*Goal of the exercise*.
Please pull out every line in the entries below that contains the string "PostgreSQL" and copy each one. Letter case matters.

* * * * * * * * *

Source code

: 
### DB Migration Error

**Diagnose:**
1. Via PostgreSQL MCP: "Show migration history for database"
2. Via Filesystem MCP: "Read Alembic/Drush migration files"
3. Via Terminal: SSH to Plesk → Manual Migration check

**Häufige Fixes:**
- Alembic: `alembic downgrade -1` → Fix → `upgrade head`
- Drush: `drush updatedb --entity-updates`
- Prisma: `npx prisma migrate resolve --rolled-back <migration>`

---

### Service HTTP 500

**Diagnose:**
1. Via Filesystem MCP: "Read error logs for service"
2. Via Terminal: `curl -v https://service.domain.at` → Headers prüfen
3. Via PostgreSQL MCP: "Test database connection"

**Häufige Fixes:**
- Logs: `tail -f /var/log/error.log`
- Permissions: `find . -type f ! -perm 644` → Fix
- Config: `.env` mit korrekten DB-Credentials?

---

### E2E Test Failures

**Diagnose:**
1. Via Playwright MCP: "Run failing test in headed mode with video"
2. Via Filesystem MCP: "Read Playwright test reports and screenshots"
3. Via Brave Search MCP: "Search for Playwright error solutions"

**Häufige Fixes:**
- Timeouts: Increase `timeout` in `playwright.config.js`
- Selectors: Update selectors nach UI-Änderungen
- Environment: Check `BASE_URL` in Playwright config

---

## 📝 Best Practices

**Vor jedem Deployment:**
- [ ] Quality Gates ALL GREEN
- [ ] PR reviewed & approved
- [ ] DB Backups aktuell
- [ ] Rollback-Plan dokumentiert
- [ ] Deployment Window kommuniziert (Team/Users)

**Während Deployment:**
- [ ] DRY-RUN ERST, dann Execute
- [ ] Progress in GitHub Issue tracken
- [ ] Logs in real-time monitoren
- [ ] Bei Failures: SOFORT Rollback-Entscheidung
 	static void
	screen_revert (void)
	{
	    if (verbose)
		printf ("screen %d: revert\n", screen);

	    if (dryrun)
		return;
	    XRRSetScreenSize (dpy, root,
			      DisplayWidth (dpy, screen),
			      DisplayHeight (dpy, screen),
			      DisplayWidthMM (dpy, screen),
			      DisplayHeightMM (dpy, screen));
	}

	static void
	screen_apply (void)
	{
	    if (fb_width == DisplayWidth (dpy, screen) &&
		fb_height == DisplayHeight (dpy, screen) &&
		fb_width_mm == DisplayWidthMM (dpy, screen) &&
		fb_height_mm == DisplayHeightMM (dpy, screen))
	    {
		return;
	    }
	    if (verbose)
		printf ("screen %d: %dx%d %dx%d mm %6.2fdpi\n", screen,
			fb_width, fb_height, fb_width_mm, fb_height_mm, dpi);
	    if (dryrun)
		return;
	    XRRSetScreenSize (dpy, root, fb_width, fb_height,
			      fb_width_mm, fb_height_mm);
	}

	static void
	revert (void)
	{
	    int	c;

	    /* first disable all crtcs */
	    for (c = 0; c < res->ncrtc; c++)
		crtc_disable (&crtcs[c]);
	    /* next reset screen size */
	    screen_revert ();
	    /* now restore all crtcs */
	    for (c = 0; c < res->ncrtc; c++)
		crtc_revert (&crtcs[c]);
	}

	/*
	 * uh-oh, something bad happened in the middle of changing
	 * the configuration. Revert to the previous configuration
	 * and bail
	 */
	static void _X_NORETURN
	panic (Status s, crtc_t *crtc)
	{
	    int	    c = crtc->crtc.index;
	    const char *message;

* * * * * * * * *

*Expected answer*.
1. Via PostgreSQL MCP: "Show migration history for database"
3. Via PostgreSQL MCP: "Test database connection"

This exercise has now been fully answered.